PAUL STANLEY: I love life. Every day is an adventure. We don’t know what life holds for us, we don’t know what the future is and as much as we may like to plan, life happens. And while we are making plans life is happening. So I’m just waking up every day to my plans, but I’m also open to see what the other day holds for me.

It’s been a great life so far.

PAUL STANLEY: It has been amazing.

Have you ever been considered to write a book about your life?

PAUL STANLEY: Yes, there will be an autobiography out next year.

Wow! That’s big news and the fans are looking forward to it.
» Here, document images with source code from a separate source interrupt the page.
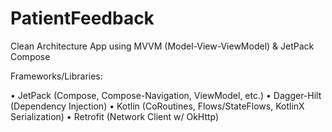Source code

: # PatientFeedback

Clean Architecture App using MVVM (Model-View-ViewModel) & JetPack Compose

Frameworks/Libraries:


• JetPack (Compose, Compose-Navigation, ViewModel, etc.)
• Dagger-Hilt (Dependency Injection)
• Kotlin (CoRoutines, Flows/StateFlows, KotlinX Serialization)
• Retrofit (Network Client w/ OkHttp)
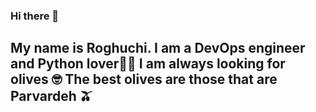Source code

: ### Hi there 👋



My name is Roghuchi. I am a DevOps engineer and Python lover🔺🔻
I am always looking for olives 🤓 The best olives are those that are Parvardeh 🫒
---
<img src="https://camo.githubusercontent.com/6c43037a83b817a2abccf7f6bd0b01e0292ff8ffbbb64e52d60bf7ae971f7255/68747470733a2f2f7777772e636f6465776172732e636f6d2f75736572732f697a68616e6c617261616761726369612f6261646765732f736d616c6c" alt="" data-canonical-src="https://www.codewars.com/users/roghuchi/badges/small" style="max-width: 100%;">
This is a bit personal question but if someone would say that you are nowadays a very private person how would you comment?

PAUL STANLEY: I have always been a very private person and haven’t change in that sense.

There are lots of good things coming from KISS camp but there’s different news as well since Gene last week announced that this album and upcoming tour will definitely be the last ones by the band…

PAUL STANLEY: Who said that?

Gene did say that.

PAUL STANLEY: If Gene told you your skin is green it’s up to you… I never heard that?

That was in the newspapers in Norway last week, I think?

PAUL STANLEY: Really? That’s news to me.

Maybe it was just a rumor or then something had been taken out of context?

PAUL STANLEY: Yeah.

But it’s still great hear that it’s not true?

PAUL STANLEY: No.

It’s time of the last question, here and it goes… how about the KISS version number 2? Will there ever be such a thing or have you given up for that idea?

PAUL STANLEY: There won’t be KISS number 2. There will just be a continuation of KISS, and should. KISS will continue forever.